= Problem details =
The answer must consist of every line from the entries below that contains the word "output".

= Input records =

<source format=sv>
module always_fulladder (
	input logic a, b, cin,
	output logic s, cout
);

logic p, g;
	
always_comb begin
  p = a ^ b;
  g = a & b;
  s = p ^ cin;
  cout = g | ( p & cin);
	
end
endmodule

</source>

---

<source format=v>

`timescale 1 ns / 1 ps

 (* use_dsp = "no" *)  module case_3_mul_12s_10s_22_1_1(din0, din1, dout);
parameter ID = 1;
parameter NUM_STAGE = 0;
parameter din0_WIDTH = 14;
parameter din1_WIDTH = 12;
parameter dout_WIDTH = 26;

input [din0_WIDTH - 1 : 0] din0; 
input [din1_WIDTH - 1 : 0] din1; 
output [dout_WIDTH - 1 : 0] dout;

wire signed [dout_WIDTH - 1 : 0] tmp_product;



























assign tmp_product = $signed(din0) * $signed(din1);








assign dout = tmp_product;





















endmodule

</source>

--

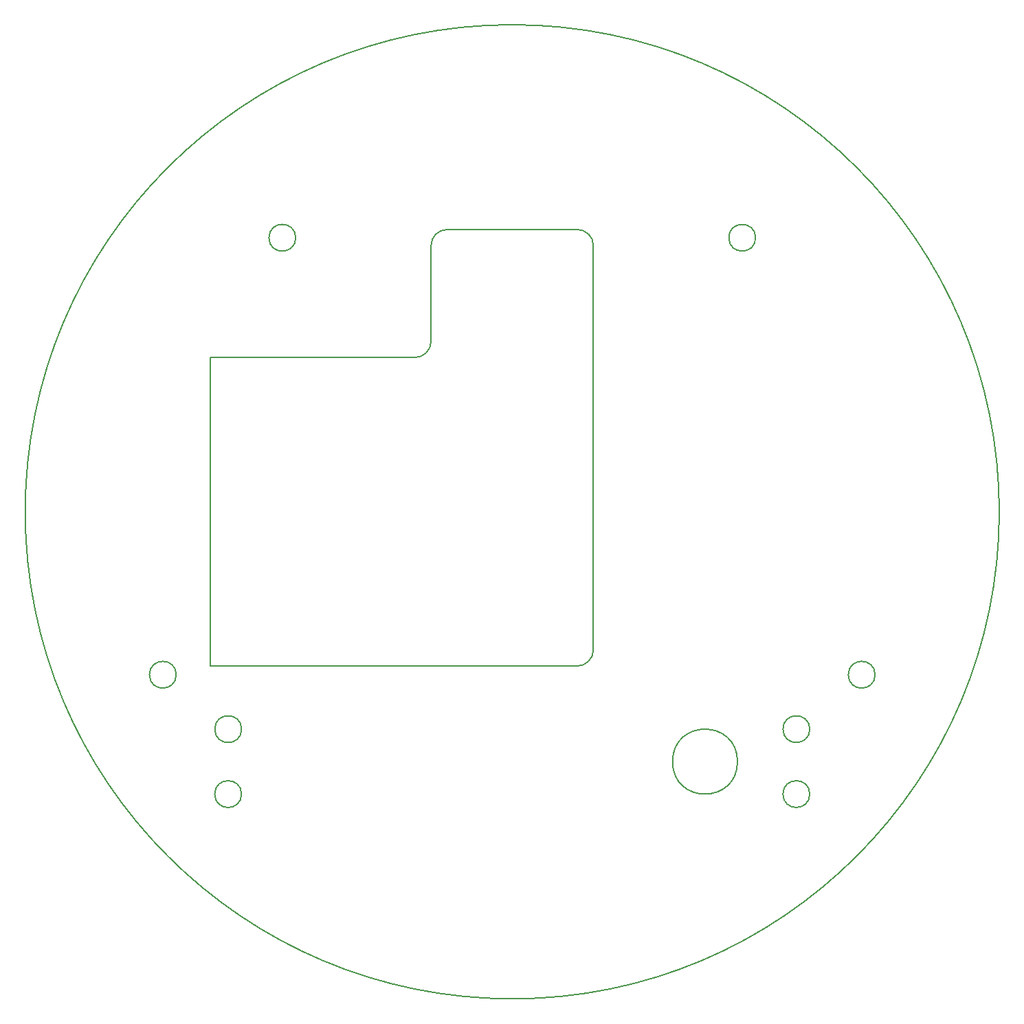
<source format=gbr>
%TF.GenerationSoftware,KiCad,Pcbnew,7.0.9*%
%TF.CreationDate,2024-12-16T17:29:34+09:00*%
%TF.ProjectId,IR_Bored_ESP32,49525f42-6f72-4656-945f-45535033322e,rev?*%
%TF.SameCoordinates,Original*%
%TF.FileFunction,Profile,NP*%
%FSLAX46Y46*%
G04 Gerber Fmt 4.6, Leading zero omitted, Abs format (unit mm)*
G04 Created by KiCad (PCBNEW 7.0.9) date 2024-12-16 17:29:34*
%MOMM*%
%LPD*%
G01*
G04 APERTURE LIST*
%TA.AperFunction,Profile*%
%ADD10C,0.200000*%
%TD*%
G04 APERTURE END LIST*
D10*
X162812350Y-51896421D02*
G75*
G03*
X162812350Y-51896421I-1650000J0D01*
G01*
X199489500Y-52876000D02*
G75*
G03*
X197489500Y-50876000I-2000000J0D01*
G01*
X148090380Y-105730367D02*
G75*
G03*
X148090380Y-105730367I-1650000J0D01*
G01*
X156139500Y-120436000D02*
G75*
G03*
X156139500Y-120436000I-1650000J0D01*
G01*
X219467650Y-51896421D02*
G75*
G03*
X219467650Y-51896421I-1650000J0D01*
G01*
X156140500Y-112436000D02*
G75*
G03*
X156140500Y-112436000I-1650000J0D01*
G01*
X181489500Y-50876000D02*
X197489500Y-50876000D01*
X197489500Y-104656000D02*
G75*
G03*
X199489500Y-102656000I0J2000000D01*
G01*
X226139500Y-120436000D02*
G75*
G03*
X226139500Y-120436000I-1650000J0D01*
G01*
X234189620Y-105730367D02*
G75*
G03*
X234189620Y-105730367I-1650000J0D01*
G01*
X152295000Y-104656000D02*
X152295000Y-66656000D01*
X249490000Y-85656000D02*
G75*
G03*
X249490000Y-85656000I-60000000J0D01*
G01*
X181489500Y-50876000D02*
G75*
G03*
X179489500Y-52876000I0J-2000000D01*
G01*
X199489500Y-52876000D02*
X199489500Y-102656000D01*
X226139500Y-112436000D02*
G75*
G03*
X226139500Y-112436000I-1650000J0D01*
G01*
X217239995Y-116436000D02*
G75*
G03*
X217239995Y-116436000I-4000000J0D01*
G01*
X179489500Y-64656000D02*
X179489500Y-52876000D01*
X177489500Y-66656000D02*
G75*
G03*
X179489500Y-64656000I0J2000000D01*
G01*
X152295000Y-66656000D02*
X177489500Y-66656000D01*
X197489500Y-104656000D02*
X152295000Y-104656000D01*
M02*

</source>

= Solved exercise =
	output logic s, cout
output [dout_WIDTH - 1 : 0] dout;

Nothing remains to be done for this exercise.